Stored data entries
+===+
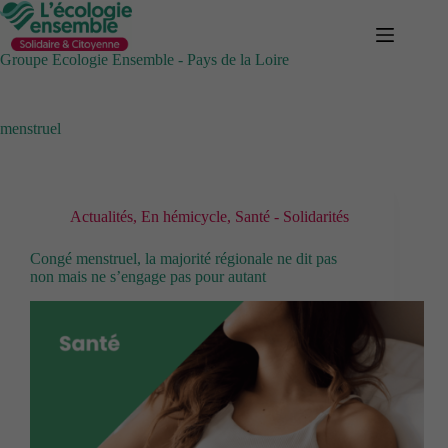
Passer
au
contenu
Groupe Ecologie Ensemble - Pays de la Loire
menstruel
Actualités
,
En hémicycle
,
Santé - Solidarités
Congé menstruel, la majorité régionale ne dit pas
non mais ne s’engage pas pour autant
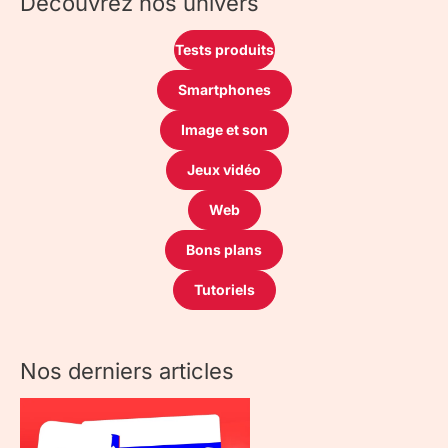
Découvrez nos univers
Tests produits
Smartphones
Image et son
Jeux vidéo
Web
Bons plans
Tutoriels
Nos derniers articles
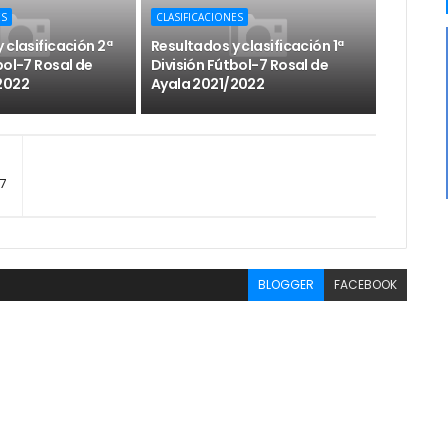
ES
CLASIFICACIONES
 clasificación 2ª
Resultados y clasificación 1ª
bol-7 Rosal de
División Fútbol-7 Rosal de
2022
Ayala 2021/2022
7
BLOGGER
FACEBOOK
+===+
Your answer must be an exact copy of the records, with no pictures in it.

▸ Your response:
Passer
au
contenu
Groupe Ecologie Ensemble - Pays de la Loire
menstruel
Actualités
,
En hémicycle
,
Santé - Solidarités
Congé menstruel, la majorité régionale ne dit pas
non mais ne s’engage pas pour autant
Découvrez nos univers
Tests produits
Smartphones
Image et son
Jeux vidéo
Web
Bons plans
Tutoriels
Nos derniers articles
ES
CLASIFICACIONES
 clasificación 2ª
Resultados y clasificación 1ª
bol-7 Rosal de
División Fútbol-7 Rosal de
2022
Ayala 2021/2022
7
BLOGGER
FACEBOOK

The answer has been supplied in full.